Works follow God’s grace, they do not precede it.  But the spirit of Christmas is not found in trees, or wreaths or all the little Christmassy nick-knacks we so cherish.  It is not in the music or the old movies that still bring tears to the eyes.  Because, you see, Christmas is not judged by what we have, and not by what we get.  The true Spirit of Christmas is judged by what we give.  We can give all year, it is true; but especially at Christmas time and especially in these days when the need is so great.  We all have the opportunity during advent to show the world that we belong to the one born in the manger.

If we really want to be prepared for the coming of the Lord, we have much to do.  Repent, confess sins, be baptized and produce fruit.  And there is one more thing John mentions and we need to pay close attention to this.  John was gruff and downright rude to the Pharisees about it.

“Do not think you can say to your selves, “We have Abraham as our father….”

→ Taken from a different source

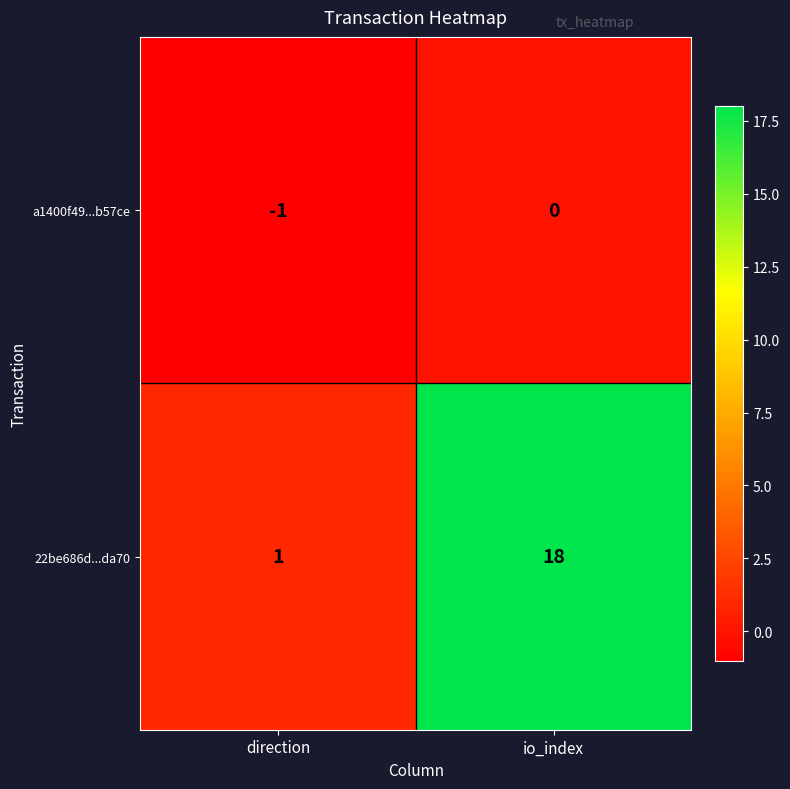

Is it true that 22be686d...da70 equals 1 at direction?

True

5.         John said, Do not Assume.  This is always the saddest note for me at Christmas.  If we are anything at all in America, we are assumers even more than consumers.  Our society, culture, civilization is one of assumption not just consumption.  We assume God’s blessing.  Why not?  We are Americans.  We have belonged to God since our youth.  We have never seriously strayed.  But the truth is, we have been incredibly blessed by God, and most of the world has not.

There is hunger in this world.  There are wars and rumors of wars, there is pestilence, disease, disaster in many places.  Like the song written to raise hunger awareness said, “do they know it’s Christmas at all?”  Feed the World.  Yes, Christmas is judged by what we give, and while we may not be able to fix all the ills in this old, broken world of ours, there is one thing we can do.

This Christmas, allow me to suggest before you open any packages, before you empty stockings, before you consume mass quantities of food, take a moment to count your blessings.  Lift up your hearts and give God all the praise and glory you have within you, and say a little prayer for this old world as you remember the one who came to be born on Christmas day.